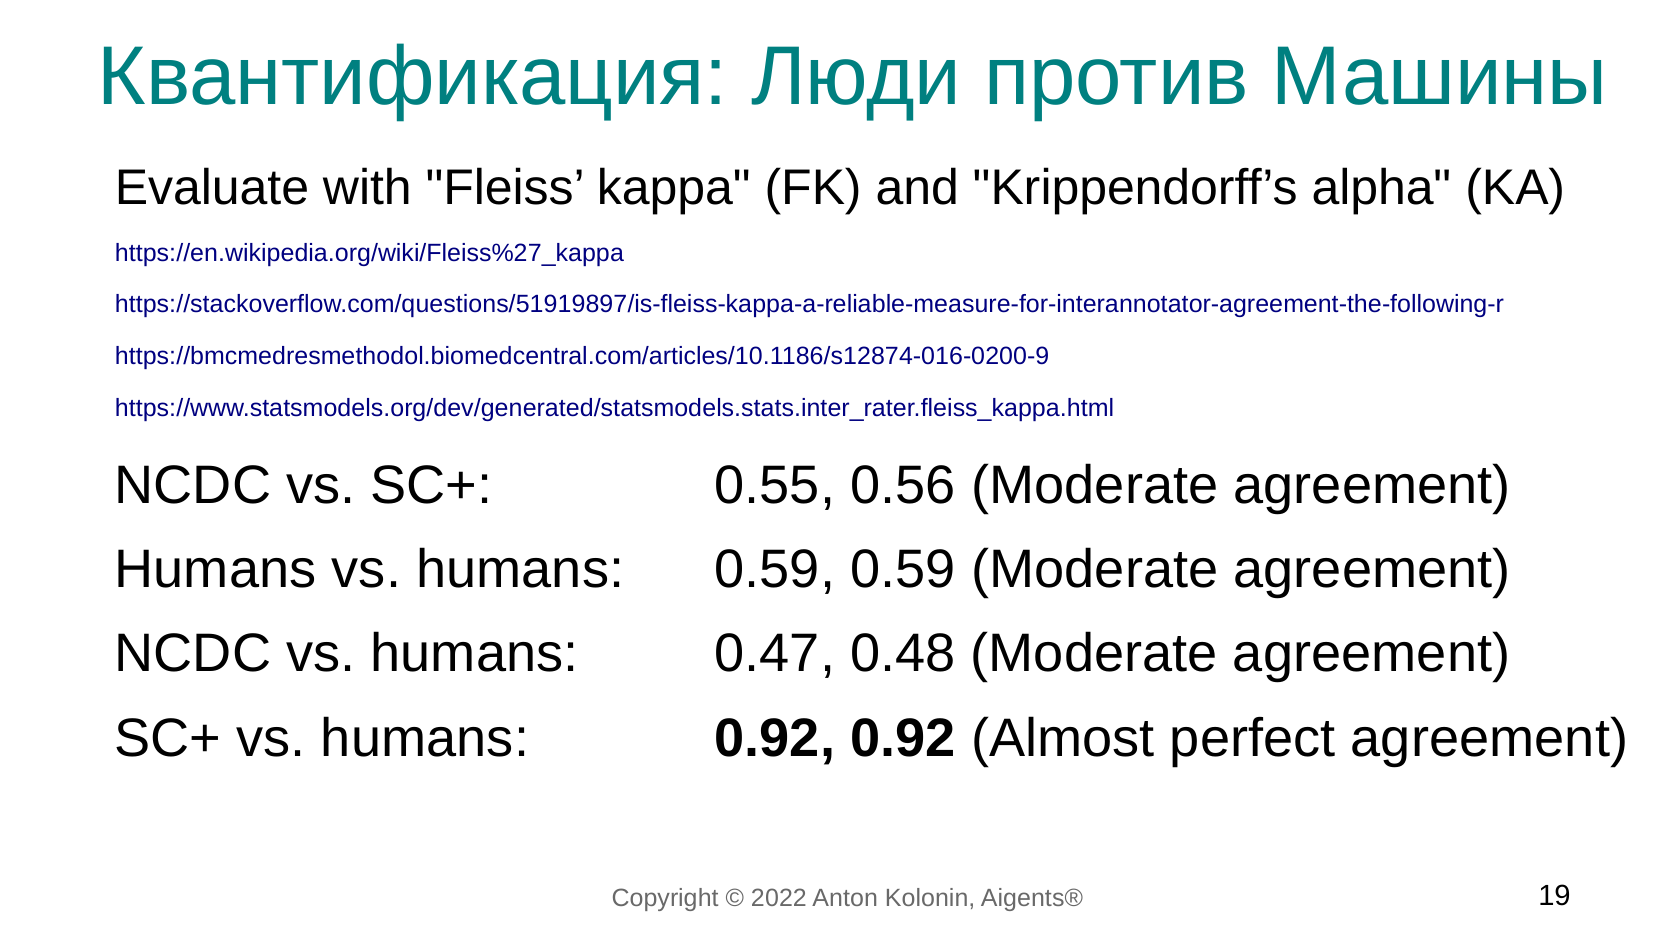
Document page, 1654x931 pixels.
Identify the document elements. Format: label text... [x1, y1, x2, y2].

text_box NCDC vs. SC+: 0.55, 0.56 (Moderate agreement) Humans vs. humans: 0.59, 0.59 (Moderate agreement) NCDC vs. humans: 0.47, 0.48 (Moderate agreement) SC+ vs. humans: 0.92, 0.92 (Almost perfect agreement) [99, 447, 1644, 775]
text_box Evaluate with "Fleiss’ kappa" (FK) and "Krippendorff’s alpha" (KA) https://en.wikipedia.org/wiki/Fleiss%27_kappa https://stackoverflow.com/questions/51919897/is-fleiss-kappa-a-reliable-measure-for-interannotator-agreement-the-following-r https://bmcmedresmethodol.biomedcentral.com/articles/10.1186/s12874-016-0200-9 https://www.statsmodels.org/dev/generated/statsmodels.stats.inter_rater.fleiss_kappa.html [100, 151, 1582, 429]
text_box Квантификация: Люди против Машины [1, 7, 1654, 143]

* * *

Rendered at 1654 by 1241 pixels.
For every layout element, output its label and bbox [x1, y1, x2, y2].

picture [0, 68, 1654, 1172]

→ **PROBLEM REQUIREMENTS**
Please rewrite the lines of the records above as a JSON list of strings, one string per line and blank lines left out, starting at the line containing "Document page, 1654x931 pixels." and ending at the line containing "text_box Evaluate with".

→ **CORRECT OUTPUT**
[
  "Document page, 1654x931 pixels.",
  "Identify the document elements. Format: label text... [x1, y1, x2, y2].",
  "text_box NCDC vs. SC+: 0.55, 0.56 (Moderate agreement) Humans vs. humans: 0.59, 0.59 (Moderate agreement) NCDC vs. humans: 0.47, 0.48 (Moderate agreement) SC+ vs. humans: 0.92, 0.92 (Almost perfect agreement) [99, 447, 1644, 775]",
  "text_box Evaluate with \"Fleiss’ kappa\" (FK) and \"Krippendorff’s alpha\" (KA) https://en.wikipedia.org/wiki/Fleiss%27_kappa https://stackoverflow.com/questions/51919897/is-fleiss-kappa-a-reliable-measure-for-interannotator-agreement-the-following-r https://bmcmedresmethodol.biomedcentral.com/articles/10.1186/s12874-016-0200-9 https://www.statsmodels.org/dev/generated/statsmodels.stats.inter_rater.fleiss_kappa.html [100, 151, 1582, 429]"
]